Hola como les va! Navegando en internet encontre esto... y me dije a mi mismo... no se podra hacer esto pero en vez de poner esos transistores tan chicos, poner algun transitor de potencia como el 2n3055 y su complemetario... a la vez q alimentamos estos con mas voltaje... Es una duda q me plantie y busque por todos lados y no encuentro circuitos de "alta potencia" con esta configuracion... Alguno tiene idea de si lo q yo quiero hacer es factible o no? Desde ya muchas gracias!


----------



## zopilote (Oct 30, 2008)

Busca los amplificador D,  trabajan con esa configuración y voltajes mayores a 12V y dando potencia suficiente como el que deseas.


----------



## Cacho (Oct 30, 2008)

Podés hacer lo que decís, con dos resultados principales: Una potencia limitada a unos 13,5W en 8ohms en el mundo de lo ideal (en la realidad va a ser menos), y un sonido horrible (es un clase B diseñado feo y todo).
No es recomendable.
Para algo como lo que vos sugerís, necesitás un circuito amplificador de voltaje después del operacional y un circuito de bias entre los transistores de potencia, amén de un par de drivers según qué transistores uses (con los 3055 los vas a necesitar).
Todo eso te va a complicar más la vida que hacer uno transistorizado con voltajes más altos.

Un saludo
Cacho


----------



## jona88 (Oct 30, 2008)

Asiq no es tan facil como poner 2 transistores mas grandes y listo... Lo q yo estaba pensando despues era si venia algun circuito integrado q reemplaze toda la circuiteria de un amplificador transistorizado (que por lo general llevan varios transistores chicos y resistencia y esas cosas). O sea q uno instale ese C.I. mas algunos componentes perifericos incluyendo los TR de potencia... Seria algo asi como un STKxxxx en el cual se desconecta la parte de los transistores y en su lugar se ponen transistores externos... Ustedes diran "hacelo con ese CI entonces" pero sale demasiado caro y para q voy a ponerle TR externos si ya trae los suyos propios... ja. bueno muchas gracias por contestar, hasta luego


----------



## Cacho (Oct 30, 2008)

Mirá el diagrama interno de un STK.
Después salís a buscar a alguien que tenga uno quemado.
Lo comprás por nada o casi nada.
Y casi seguro lo que está quemado es la salida, así que tenés el resto del circuito en buen estado para conectarle tus transistores.

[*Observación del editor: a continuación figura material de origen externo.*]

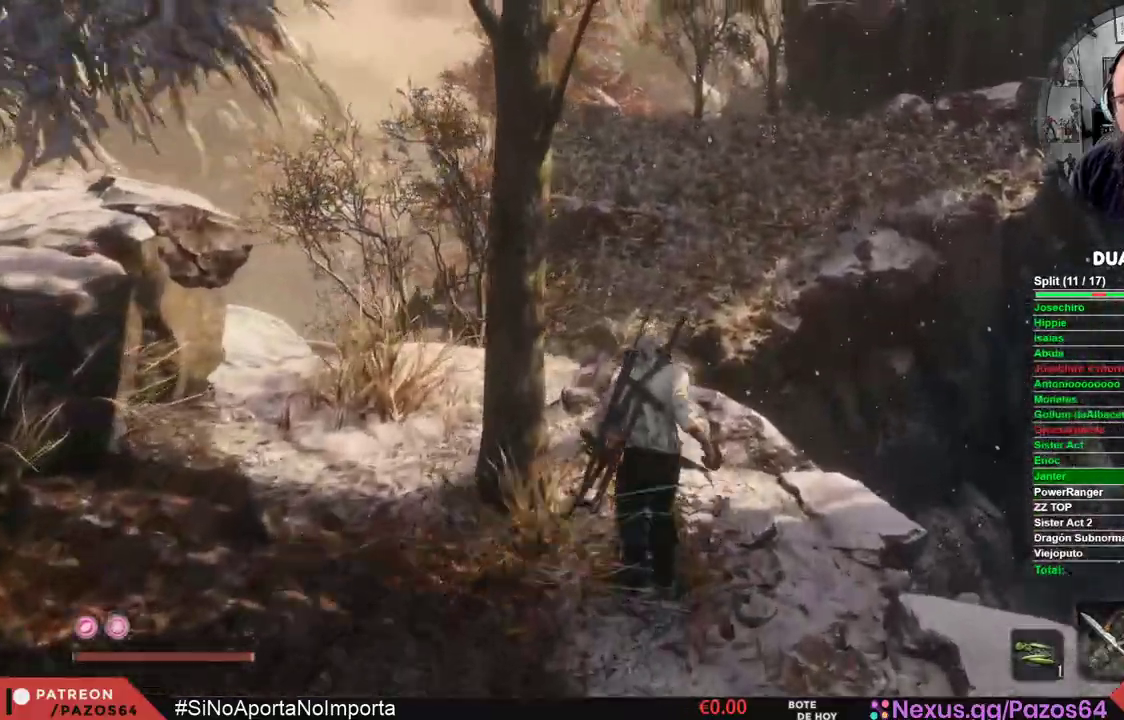
{"buttons": ["A"], "left_stick": "up", "right_stick": "center", "events": [[250, "A", "down"]]}
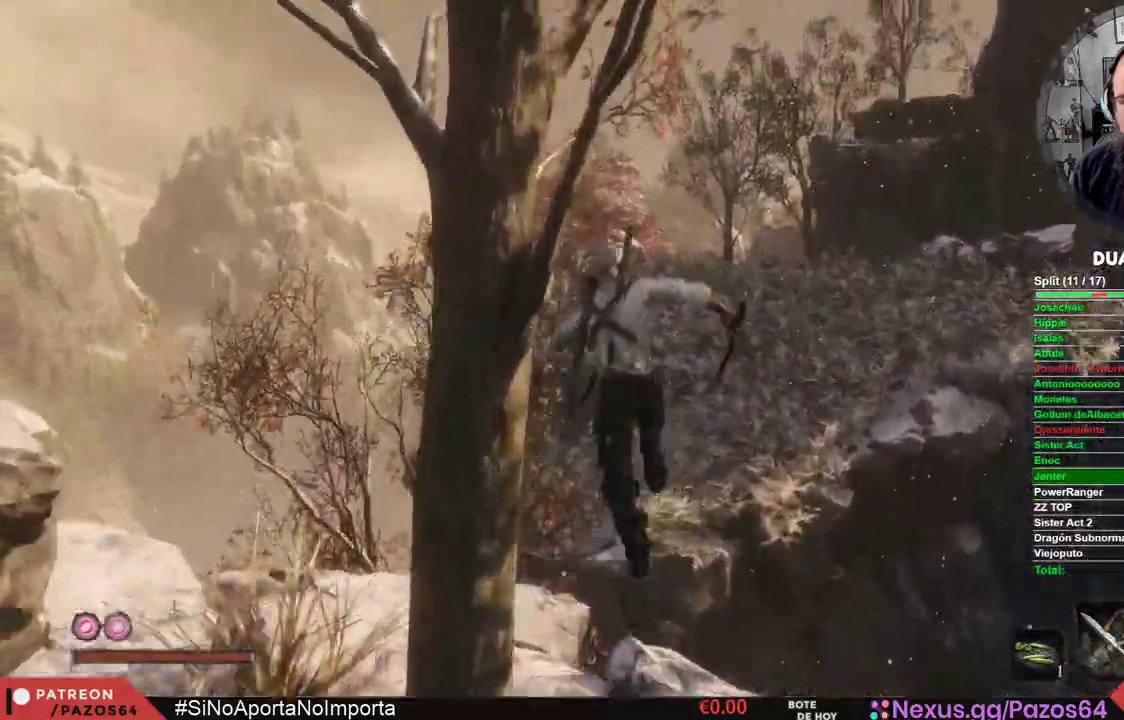
{"buttons": ["A"], "left_stick": "up", "right_stick": "center", "events": []}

Armar la etapa de entrada de un amplificador no es tan dificil, che... Probá, que como no es muy caro tampoco (15 o 20 pesos...), no vas a perder demasiada plata si sale todo mal. Y vas a aprender bastante.

Saludos


----------



## jona88 (Oct 30, 2008)

jeje tenes razon, Lo q pasa es q como trabajo en otra cosa no tengo mucho tiempo como para andar armando algo medio grande o complicado o q no va a funcionar, por eso queria saber si esa parte de los amplificadores venia en un CI jaja. Bueno muchas gracias de nuevo, tal vez algun dia me arme alguno como vos decis, total si falla bue mala suerte ja


----------



## MFK08 (Oct 30, 2008)

https://www.forosdeelectronica.com/about19896.html

rebisa es post...


----------



## jona88 (Nov 3, 2008)

ta muy bueno ese post nunca lo habia visto, muchas gracias!


----------